Reading passage:
Sian Keane, Chief People Officer, Farfetch
Stability and equilibrium are often undervalued in leadership, versus bringing in new leaders externally.
Gabriel Hubert, Co-Founder, Dust and Product Lead (former), Alan
Also be aware that some investors can have a tendency to look to a big hitter from the outside to solve problems. But bear in mind that they won’t know your own team members and their strengths as well as you do.
Scaling yourself in a scaling company— tips from Farfetch
Sian Keane joined Farfetch in 2013 as Head of HR when the company had 60 employees. She was promoted as the business scaled, becoming Chief People Officer in 2018 and through IPO. She offers three lessons for professional development:
1. Network—Build a solid group of external professionals who knows what challenges are likely to come in the next phase of growth. It’s critical to know what’s coming down the track in order to plan and be ready for them.
2. Think longer term—Major processes or projects can take a year to design and implement, and another year to embed. So you need to project forward two to three years, to design for what the organization will have grown into at that point, and therefore what will be needed. You need to turn this type of thinking into a habit.
3. Invest in your personal development —Set aside a generous amount of time for coaching, reading and courses. Actively seek out feedback, and be open to changing as a result of what you hear. Cultivate humility and self-awareness.
Having a growth mindset is key to scaling as an executive in a high-growth company. Embrace imposter syndrome, with a thirst to learn and stretch yourself. Push constantly to be better. But demand brutal honesty from the CEO to tell you if they think you’re falling behind. You’re a shareholder too.
Nina Achadjian, Index Ventures
Run rigorous executive search processes
If you need to prioritize an executive hire, and there’s no amazing candidate either internally or uncovered through your network, then you should work with an external search partner.
Given the air of mystery that can surround headhunters and executive search, it’s worth going into more detail for exactly how to do this, using our 13-step process below.
1. Be judicious about who you pick
Founders often don’t pay enough attention to this critical first step. Get recommendations for search specialists from your network and your investors. Get pitches from two or three, and be sure to take references from recent clients. Make sure you ask plenty of questions, such as:
- Have you done similar searches to this one before? When?
- Who ran these searches? Are those individuals available to work on my search?
- How well do you understand this type of role? Can you describe specific candidate archetypes and which might be right (or not) for us?
- What success have you had in securing diverse hires for your clients? How have you achieved this?
- Which companies are off-limits due to client clashes?
- How many searches will your lead partner be conducting in parallel?
- Are you conducting parallel searches which might create tension or conflict due to an overlap of potential candidates?
- Who will make the first call to candidates? Who will conduct the first interview?
- Can you provide sample profiles based on our first (pre-selection) call? (This is to check how well they have understood your brief.)
- Can you show us you understand the compensation range for this role, split between proven versus step-up candidates?
- Can you provide constructive challenges to our objectives? For example, in relation to our access to top candidates, who can we realistically target given our stage and profile? Are our timeframes for completing this search realistic?
Fixed-fee is the standard approach, split into three staged tranches (kickoff, mid-way, and getting an accepted offer from your chosen candidate). Some top firms have an appetite for taking equity in lieu of cash for a portion of their fee, although very few will push this.
2. Be clear about your priorities
Your search partner should take the lead to ensure that you:
- Know the likely overall timeline for the search, and when you can expect to be meeting the first pre-screened candidates.

Data records:
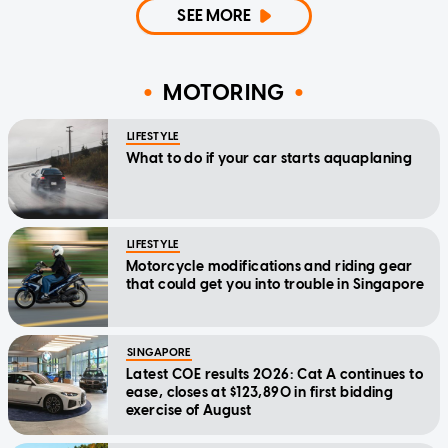
SEE MORE
MOTORING
LIFESTYLE
What to do if your car starts aquaplaning
LIFESTYLE
Motorcycle modifications and riding gear
that could get you into trouble in Singapore
SINGAPORE
Latest COE results 2026: Cat A continues to
ease, closes at $123,890 in first bidding
exercise of August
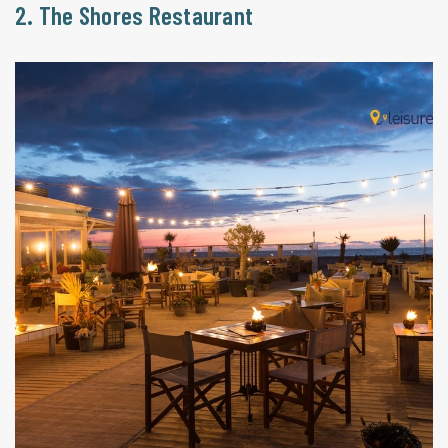
2. The Shores Restaurant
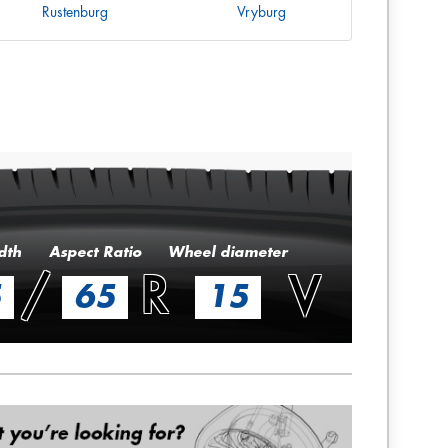
Rustenburg
Vryburg
dth
Aspect Ratio
Wheel diameter
/
R
V
5
65
15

Assigned task 1:
Update the passage on executive hiring from "- Can you show" up to and including "first pre-screened candidates.", putting "installments" in place of "tranches".
Assigned task 2:
Return every line of the records word for word, but leave out the pictures.
The records are unrelated to the text.

Task answer 1:
- Can you show us you understand the compensation range for this role, split between proven versus step-up candidates?
- Can you provide constructive challenges to our objectives? For example, in relation to our access to top candidates, who can we realistically target given our stage and profile? Are our timeframes for completing this search realistic?
Fixed-fee is the standard approach, split into three staged installments (kickoff, mid-way, and getting an accepted offer from your chosen candidate). Some top firms have an appetite for taking equity in lieu of cash for a portion of their fee, although very few will push this.
2. Be clear about your priorities
Your search partner should take the lead to ensure that you:
- Know the likely overall timeline for the search, and when you can expect to be meeting the first pre-screened candidates.

Task answer 2:
SEE MORE
MOTORING
LIFESTYLE
What to do if your car starts aquaplaning
LIFESTYLE
Motorcycle modifications and riding gear
that could get you into trouble in Singapore
SINGAPORE
Latest COE results 2026: Cat A continues to
ease, closes at $123,890 in first bidding
exercise of August
2. The Shores Restaurant
Rustenburg
Vryburg
dth
Aspect Ratio
Wheel diameter
/
R
V
5
65
15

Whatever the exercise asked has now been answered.